US transport body wants speed-limiting tech installed in cars


SAN JOSE: What goes in Vegas won’t stay in Vegas, if the US National Transportation Safety Board (NTSB) has its way with the country’s drivers.

After investigating a fatal 2022 car crash in Las Vegas, the NTSB has said it wants manufacturers to install speed-limiting gadgets and has asked official road management bodies to make the same call.

So-called intelligent speed assistance technology (ISA) "uses a car’s GPS location compared with a database of posted speed limits and its onboard cameras to help ensure safe and legal speeds," according to the NTSB.

Following research showing the potential of ISA to dramatically reduce road deaths, as well as noise pollution, the European Union in 2022 began enforcing a form of ISA that warns speeding drivers.

However US officials are considering going even further.
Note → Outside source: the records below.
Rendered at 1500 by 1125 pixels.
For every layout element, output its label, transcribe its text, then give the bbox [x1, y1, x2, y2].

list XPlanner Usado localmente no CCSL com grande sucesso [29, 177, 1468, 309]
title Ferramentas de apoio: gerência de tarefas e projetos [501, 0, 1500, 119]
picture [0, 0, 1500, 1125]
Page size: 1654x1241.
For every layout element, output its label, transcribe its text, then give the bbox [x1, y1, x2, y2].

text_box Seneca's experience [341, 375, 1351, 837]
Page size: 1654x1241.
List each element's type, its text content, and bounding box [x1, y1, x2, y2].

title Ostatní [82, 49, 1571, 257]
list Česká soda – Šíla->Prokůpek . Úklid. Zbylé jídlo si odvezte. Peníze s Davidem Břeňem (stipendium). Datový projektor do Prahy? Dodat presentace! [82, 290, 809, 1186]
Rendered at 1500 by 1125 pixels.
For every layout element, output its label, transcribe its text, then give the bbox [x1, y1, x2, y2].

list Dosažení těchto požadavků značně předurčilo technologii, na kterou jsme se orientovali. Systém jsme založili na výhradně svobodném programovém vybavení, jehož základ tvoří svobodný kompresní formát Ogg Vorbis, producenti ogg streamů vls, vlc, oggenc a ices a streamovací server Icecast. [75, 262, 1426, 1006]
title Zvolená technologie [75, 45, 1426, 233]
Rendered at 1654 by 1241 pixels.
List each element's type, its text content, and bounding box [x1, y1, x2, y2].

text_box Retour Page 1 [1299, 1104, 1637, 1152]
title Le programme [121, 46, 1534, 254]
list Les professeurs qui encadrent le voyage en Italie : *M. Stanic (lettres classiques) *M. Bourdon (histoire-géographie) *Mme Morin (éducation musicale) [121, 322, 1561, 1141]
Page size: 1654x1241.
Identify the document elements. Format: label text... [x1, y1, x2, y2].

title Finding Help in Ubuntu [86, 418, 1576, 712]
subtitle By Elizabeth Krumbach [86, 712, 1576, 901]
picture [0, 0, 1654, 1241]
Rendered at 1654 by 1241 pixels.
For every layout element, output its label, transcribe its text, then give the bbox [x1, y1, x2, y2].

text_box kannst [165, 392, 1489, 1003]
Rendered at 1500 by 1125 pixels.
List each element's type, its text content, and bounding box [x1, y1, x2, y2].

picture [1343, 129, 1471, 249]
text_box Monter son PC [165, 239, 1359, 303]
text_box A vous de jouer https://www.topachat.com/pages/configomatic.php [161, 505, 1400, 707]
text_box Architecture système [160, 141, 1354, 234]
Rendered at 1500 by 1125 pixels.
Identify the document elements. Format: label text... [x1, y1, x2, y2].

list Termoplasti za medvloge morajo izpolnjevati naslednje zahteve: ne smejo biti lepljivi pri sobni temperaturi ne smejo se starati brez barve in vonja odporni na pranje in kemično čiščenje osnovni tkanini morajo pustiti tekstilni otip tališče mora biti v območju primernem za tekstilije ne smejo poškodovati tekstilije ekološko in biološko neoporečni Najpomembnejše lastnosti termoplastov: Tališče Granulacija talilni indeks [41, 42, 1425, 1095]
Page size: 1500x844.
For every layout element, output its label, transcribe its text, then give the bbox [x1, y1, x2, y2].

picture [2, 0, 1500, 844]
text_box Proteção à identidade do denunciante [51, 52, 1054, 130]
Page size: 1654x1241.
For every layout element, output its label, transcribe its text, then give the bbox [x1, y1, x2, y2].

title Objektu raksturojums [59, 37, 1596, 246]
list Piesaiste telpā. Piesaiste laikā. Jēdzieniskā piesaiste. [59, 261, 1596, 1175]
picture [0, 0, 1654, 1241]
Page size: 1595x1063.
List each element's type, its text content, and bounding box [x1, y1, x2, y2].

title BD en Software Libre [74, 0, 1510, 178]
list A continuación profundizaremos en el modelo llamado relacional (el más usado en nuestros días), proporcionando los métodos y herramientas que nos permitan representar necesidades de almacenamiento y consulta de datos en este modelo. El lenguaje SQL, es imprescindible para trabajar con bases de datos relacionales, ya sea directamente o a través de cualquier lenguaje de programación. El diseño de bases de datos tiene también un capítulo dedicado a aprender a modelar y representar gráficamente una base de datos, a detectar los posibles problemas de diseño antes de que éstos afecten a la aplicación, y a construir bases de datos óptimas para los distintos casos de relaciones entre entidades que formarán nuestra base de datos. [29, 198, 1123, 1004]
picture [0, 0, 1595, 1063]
One option, the board said, could be to deploy electronics that prevent a car from going above a certain speed, possibly 160kph.

The NTSB mentioned other "passive" and "active" ISA versions, the former merely warning a driver that he or she is speeding, and the latter requiring "mechanisms that make it more difficult, but not impossible, to increase the speed of a vehicle above the posted speed limit."

"What we lack is the collective will to act on NTSB safety recommendations," said Jennifer Homendy, chair of the board, which said the National Highway Traffic Safety Administration and car manufacturers should at least mandate so-called passive in-vehicle warnings.

Critics of the proposals say that speed is being conflated with poor driving or badly-maintained cars, and say there are dangers if automatic speed blocks prevent necessary overtaking manoeuvres.